Consequently, this drainage cricket is undersized to a degree that it does not meet the requirement of being twice the slope of the finished roof with a 13-mm (½-in.) minimum slope. As a result, the undersized cricket only displaces the ponded water up the slope of the roof instead of directing it into the primary roof drain.
Proper design and installation would mandate the drainage cricket must have a slope measuring at least twice the slope of the roof along with well-defined waterways constructed out of tapered polyisocyanurate (ISO) rigid insulation board. Figure 7 illustrates the consequences of improperly designing and/or installing the drainage cricket. In this drawing, the internal primary roof drain is located away from the outside parapet wall by approximately 0.3 m (1 ft). Due to this condition, it would be necessary to extend the high point or widest portion of the cricket by the same dimension, which, in this case, would be 0.3 m (1 ft), bringing the total measurement at the widest point of the drainage cricket to 2.7 m (9 ft). The low point or narrowest portion of the cricket must be 0.3 m. Otherwise the effective slope of the cricket would be compromised by the difference between these two dimensions so as to maintain the 2.4-m (8-ft) requirement at the cricket’s highest point. This design is accepted as good roofing practice among industry professionals, with the goal to get the water off the roof especially when the slope is minimal in many areas of this roof.
This concept would hold true regardless of the distance of the roof drain from the parapet wall, provided the aggregate measurement remained the same proportionately at both ends of the new drainage cricket (e.g. if the drain was set at the dimension of 1.2 m [4 ft] from the near corner of the outer perimeter parapet wall, then the cricket at the far corner of the outer perimeter parapet wall must be 4.4 m [12 ft]).
Also, the project design team must always take into consideration the addition of the tributary area of rising walls adjacent to and above the roof structure. This information would allow them to properly calculate the size of the drainage system. It is pertinent to note the secondary roof drain must be a minimum of 50 mm (2 in.) above the finished surface of the completed roof system assembly.

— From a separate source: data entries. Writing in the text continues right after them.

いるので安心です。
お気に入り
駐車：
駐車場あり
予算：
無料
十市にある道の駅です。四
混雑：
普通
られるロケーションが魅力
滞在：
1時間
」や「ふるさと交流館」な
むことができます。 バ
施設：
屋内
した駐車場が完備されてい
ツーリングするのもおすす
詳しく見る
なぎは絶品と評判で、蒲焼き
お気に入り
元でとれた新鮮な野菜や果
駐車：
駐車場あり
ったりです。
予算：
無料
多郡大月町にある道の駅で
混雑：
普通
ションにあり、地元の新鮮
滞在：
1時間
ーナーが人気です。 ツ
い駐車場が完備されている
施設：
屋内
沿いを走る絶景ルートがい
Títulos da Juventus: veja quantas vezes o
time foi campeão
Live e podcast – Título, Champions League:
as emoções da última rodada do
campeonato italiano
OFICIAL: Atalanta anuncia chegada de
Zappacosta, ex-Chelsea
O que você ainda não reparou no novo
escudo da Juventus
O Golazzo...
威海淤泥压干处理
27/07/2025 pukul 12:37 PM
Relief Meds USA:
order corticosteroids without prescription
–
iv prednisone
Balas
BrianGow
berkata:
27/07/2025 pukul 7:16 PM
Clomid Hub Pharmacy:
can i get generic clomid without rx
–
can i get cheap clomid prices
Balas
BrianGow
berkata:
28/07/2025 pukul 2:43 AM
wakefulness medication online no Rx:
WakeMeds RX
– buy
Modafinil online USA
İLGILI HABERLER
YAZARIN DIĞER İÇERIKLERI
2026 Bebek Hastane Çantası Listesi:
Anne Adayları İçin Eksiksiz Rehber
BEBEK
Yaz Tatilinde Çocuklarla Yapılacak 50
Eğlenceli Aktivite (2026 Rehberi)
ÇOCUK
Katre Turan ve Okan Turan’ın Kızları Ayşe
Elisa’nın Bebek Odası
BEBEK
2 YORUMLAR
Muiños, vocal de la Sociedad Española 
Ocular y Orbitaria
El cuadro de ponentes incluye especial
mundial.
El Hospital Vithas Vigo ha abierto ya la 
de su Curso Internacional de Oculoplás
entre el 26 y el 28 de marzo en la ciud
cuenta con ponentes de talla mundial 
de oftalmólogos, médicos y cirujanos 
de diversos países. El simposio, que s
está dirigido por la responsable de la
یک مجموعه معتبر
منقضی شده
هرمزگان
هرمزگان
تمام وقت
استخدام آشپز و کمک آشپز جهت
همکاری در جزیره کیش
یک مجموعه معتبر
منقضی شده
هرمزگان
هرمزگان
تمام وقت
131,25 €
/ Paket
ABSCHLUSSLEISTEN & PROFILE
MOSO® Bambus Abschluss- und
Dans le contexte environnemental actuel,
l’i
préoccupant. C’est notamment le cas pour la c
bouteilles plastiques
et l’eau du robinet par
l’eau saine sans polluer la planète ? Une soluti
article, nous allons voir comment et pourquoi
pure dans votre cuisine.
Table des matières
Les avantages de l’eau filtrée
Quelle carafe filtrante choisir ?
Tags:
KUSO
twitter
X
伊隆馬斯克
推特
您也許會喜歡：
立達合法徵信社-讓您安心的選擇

Having a well-designed and properly installed low-slope roof featuring an internal roof drainage system will require an in-depth assessment of all conditions prior to addressing onsite challenges one may encounter during installation. Things to remember include:
- base curb flashings on RTUs must meet the 210-mm (8-in.) minimum height requirement;
- additional primary drains cannot be cut into the roof at random locations without ruling out the presence of trapped water between two discrete systems;
- the presence of materials with asbestos in the existing roof system must be ruled out;
- new internal primary and secondary roof drains can be connected to an already existing drain pipe system, provided the latter is in sound condition and sized properly to drain the expected volume of water;
- the performance of a roof scan to qualify the presence of any latent water trapped within the existing roof system or systems; and
- it would be necessary to determine the type of roof deck that is on the building (i.e. metal, concrete, or lightweight concrete, etc.), the condition of the existing roof condition of the existing roof deck, if possible, and if the steel infrastructure is sloped or level.
To ensure the best possible outcome of the project, all of these items must be properly evaluated, and the findings verified and provided to the design team prior to developing an action plan.